═════ Trecho

Recurso Cabível da Decisão Que Julga Embargos À Execução de Título Judicial Após a Entrada em Vigor da Lei nº 11.232/2005 – Cumprimento da Sentença. Julgamentos Colegiados do Superior Tribunal de Justiça (STJ)

Retoma-se a questão de direito intertemporal concernente ao recurso cabível do pronunciamento que haja, depois da entrada em vigor da lei nº 11.232/2005, decidido embargos à execução interpostos antes da reforma.

  • Antes de trazer à colação a (contraditória) jurisprudência produzida pelo STJ em sede colegiada, convém fornecer ainda subsídios úteis à compreensão do problema de que ela se origina.
    • Tendo os embargos à execução de título judicial sido abolidos pela nova sistemática, que em seu lugar introduziu a controvertida figura da impugnação, alterou-se (na maioria das hipóteses) o cabimento do recurso interponível (previsto no art. 475-M, §3º do CPC) da decisão  que a resolve. Para explicitar mais claramente o ponto, enquanto o recurso cabível da sentença que julgava os embargos era (invariavelmente) o de apelação, a decisão que resolve a impugnação (em regra, mas nem sempre) desafia o de agravo de instrumento.
    • Postas assim as coisas, consiste o problema em estabelecer o recurso cabível da “sentença” (ou da “decisão”, dependendo do ângulo por que se veja a questão) que a nova sistemática estabelece ser agravável, mas que resolva embargos apresentados ainda no direito revogado (que a fazia apelável).

A esse respeito, além da opinião de Nelson Nery Jr, para quem sequer seria aplicável o novo regime às execuções iniciadas antes da sua vigência, registrou-se anteriormente a existência de precedente do STJ, relatado pela eminente Ministra Nancy Andrighi, que, conquanto houvesse consignado que “o recurso adequado à espécie não poderia ser outro senão o de agravo de instrumento”, decidiu ser admissível – em homenagem ao princípio da segurança jurídica – o de apelação (ao menos nas hipóteses em que não haja o juiz, para evitar surpresa às partes, cientificado-as, mediante intimação no diário da justiça, da “conversão de ritos”).

══════════
═════ Material fornecido

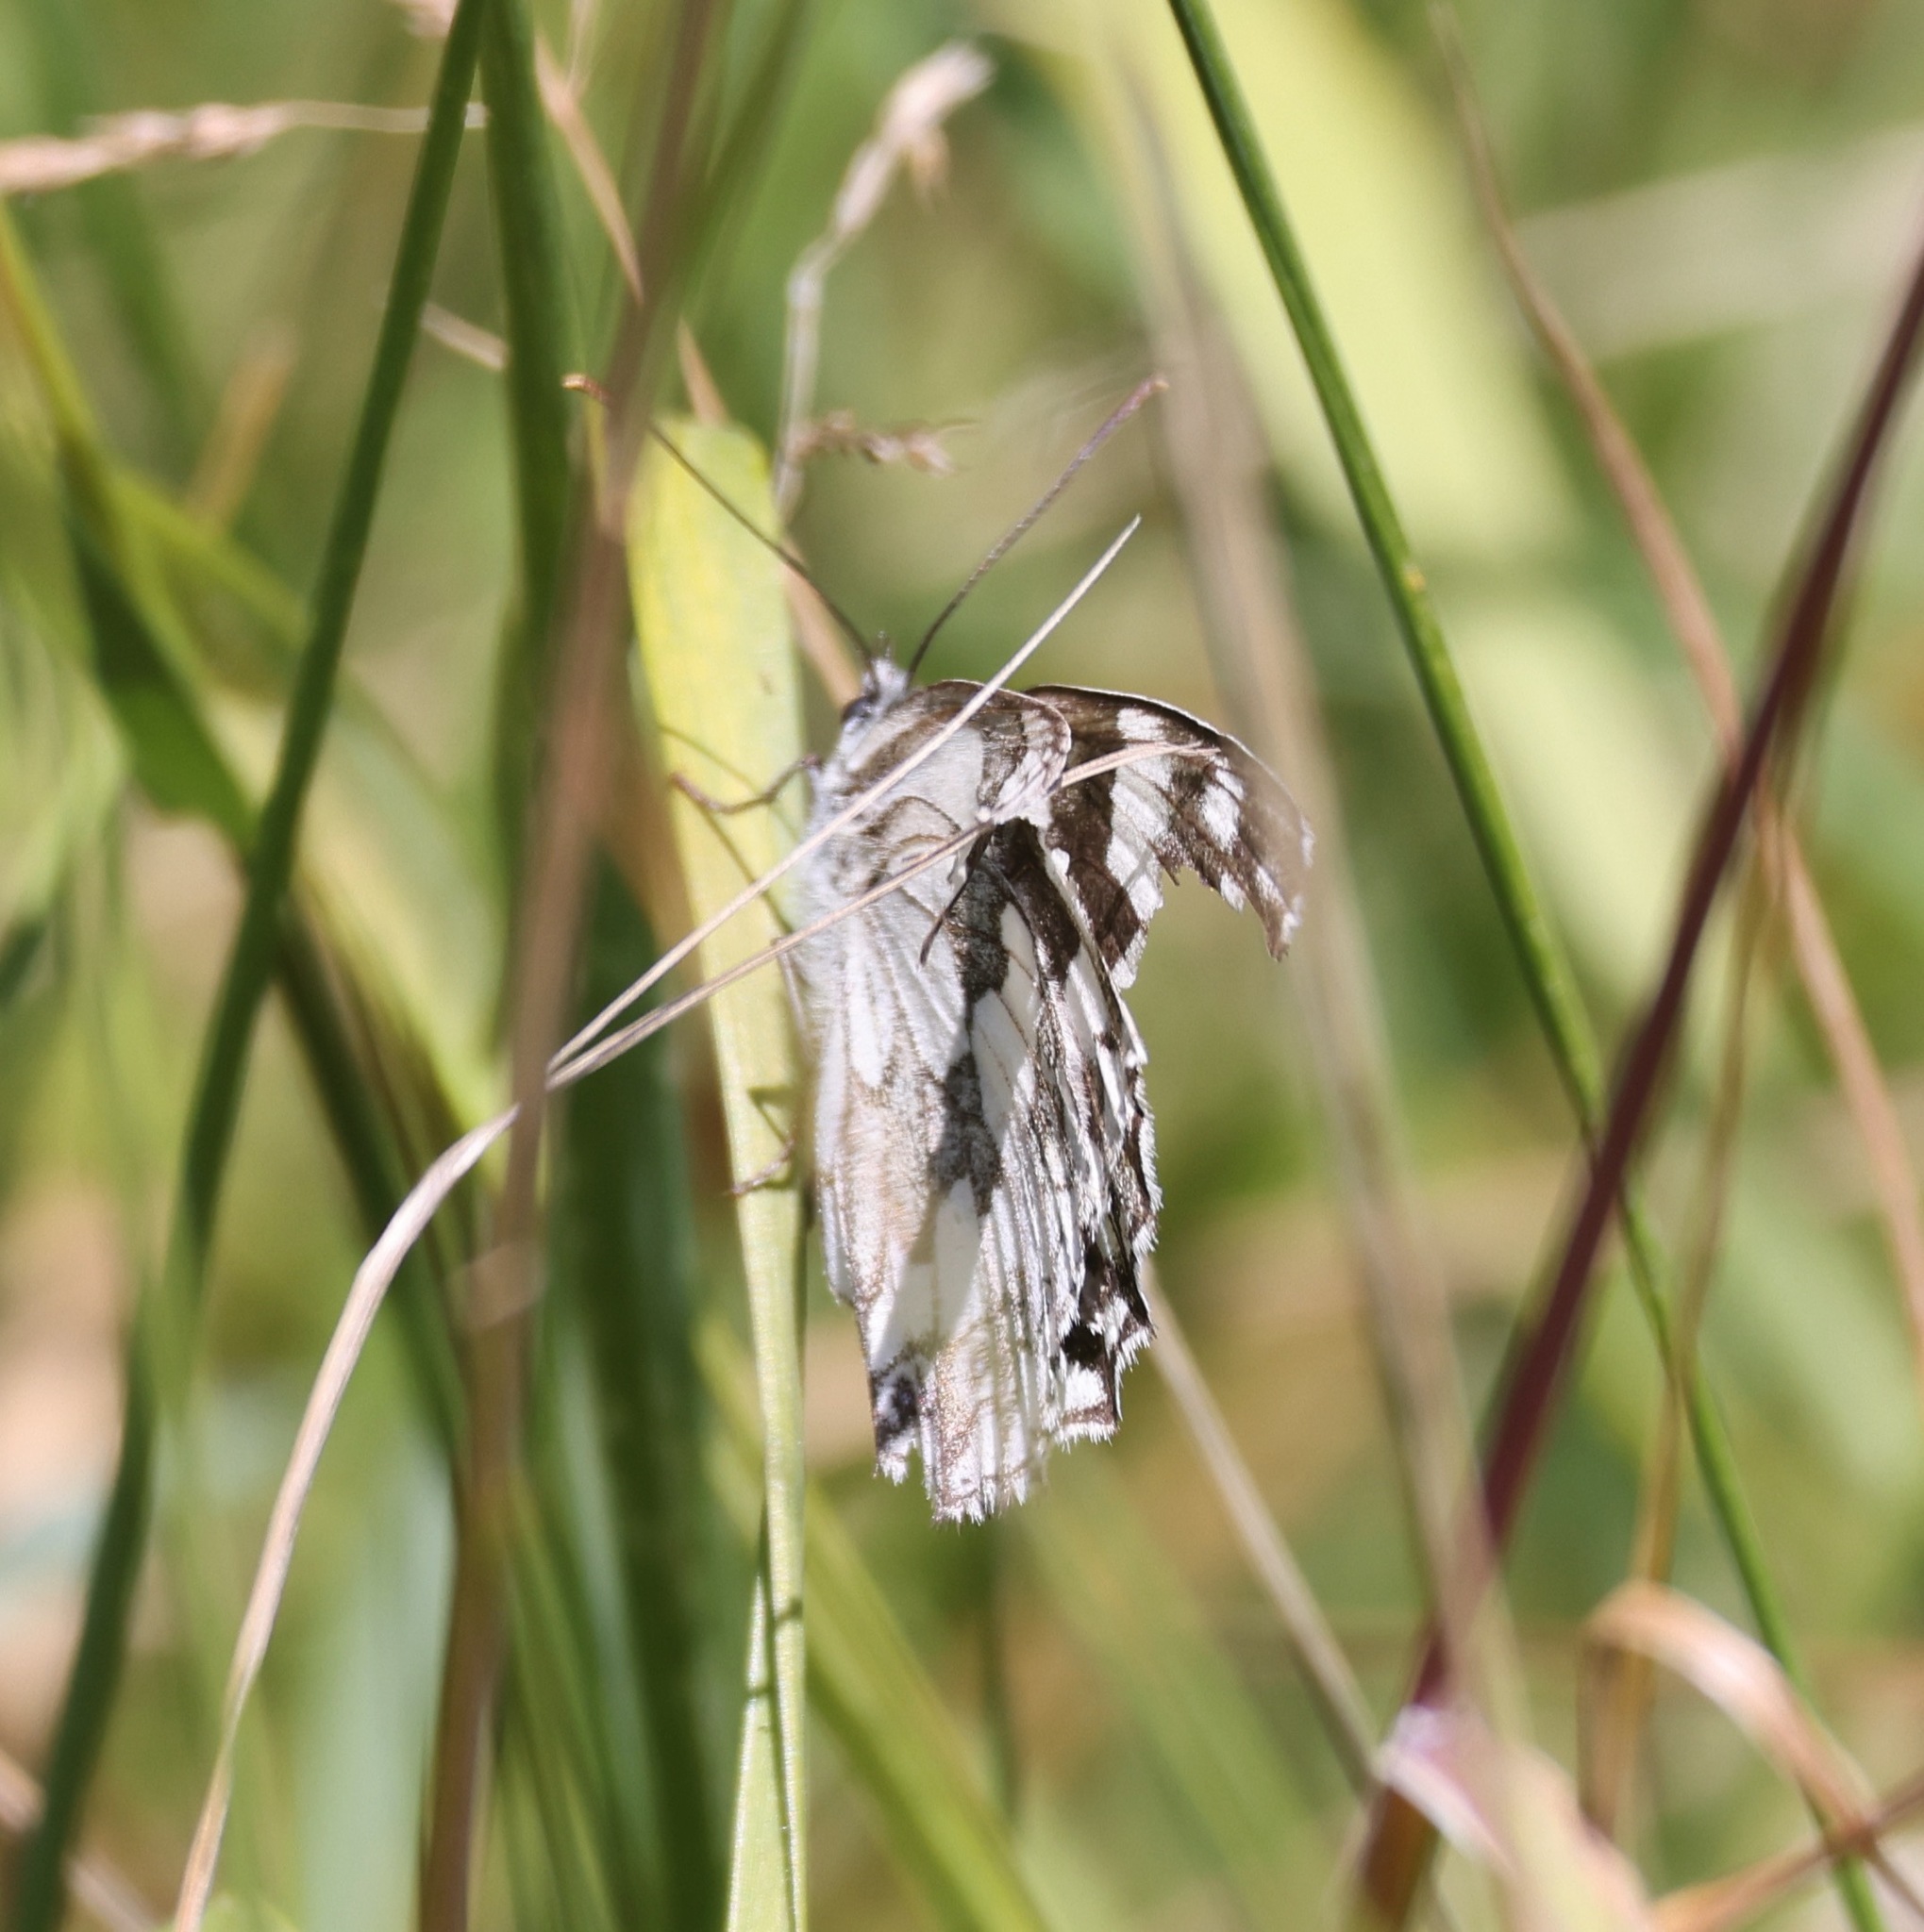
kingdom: Animalia
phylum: Arthropoda
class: Insecta
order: Lepidoptera
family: Nymphalidae
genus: Melanargia
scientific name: Melanargia galathea
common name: Marbled white
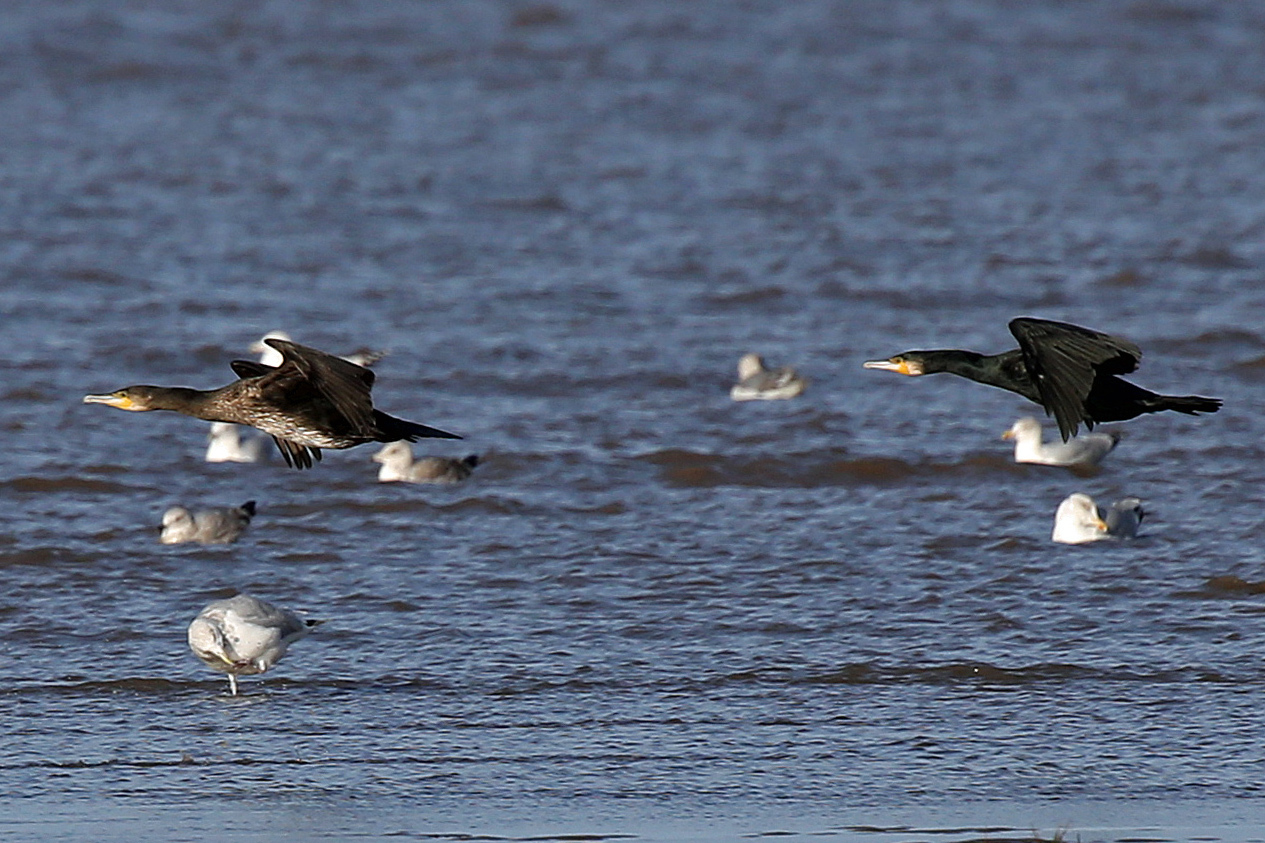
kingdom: Animalia
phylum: Chordata
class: Aves
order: Suliformes
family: Phalacrocoracidae
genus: Phalacrocorax
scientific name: Phalacrocorax carbo
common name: Great cormorant
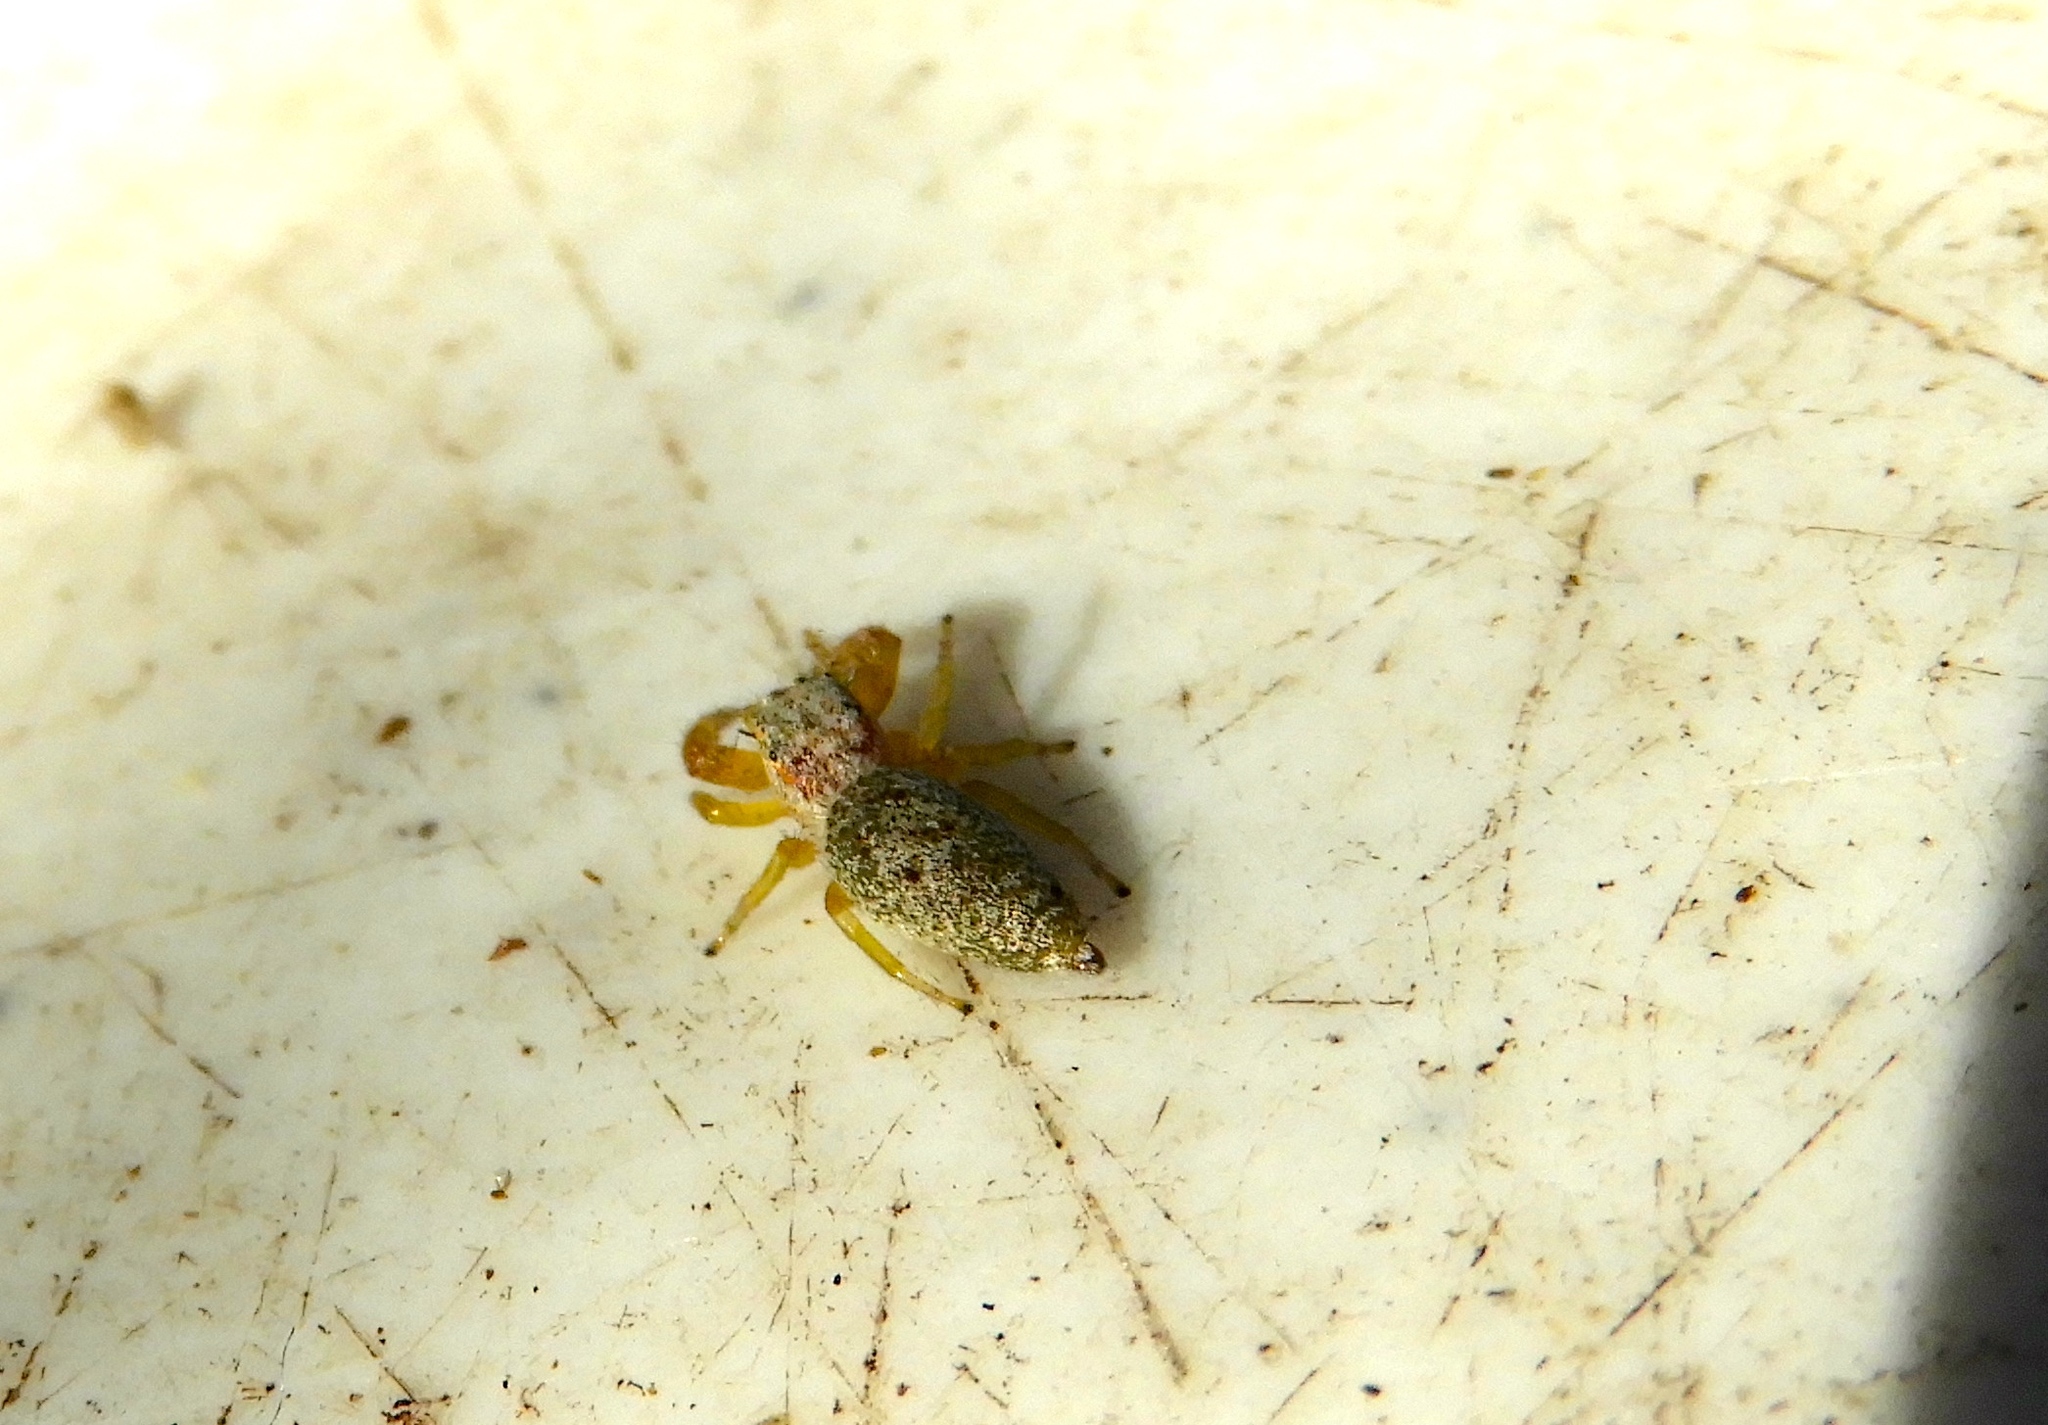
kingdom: Animalia
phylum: Arthropoda
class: Arachnida
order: Araneae
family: Salticidae
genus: Hentzia
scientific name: Hentzia palmarum
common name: Common hentz jumping spider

══════════

Responda às perguntas abaixo com base no trecho.
(a) Qual era, invariavelmente, o recurso cabível da sentença que julgava os embargos à execução?
(b) Que figura a nova sistemática introduziu no lugar dos embargos à execução de título judicial?
(c) Para Nelson Nery Jr, a quais execuções o novo regime sequer seria aplicável?

(a) O recurso de apelação.
(b) A impugnação.
(c) Às execuções iniciadas antes da vigência do novo regime.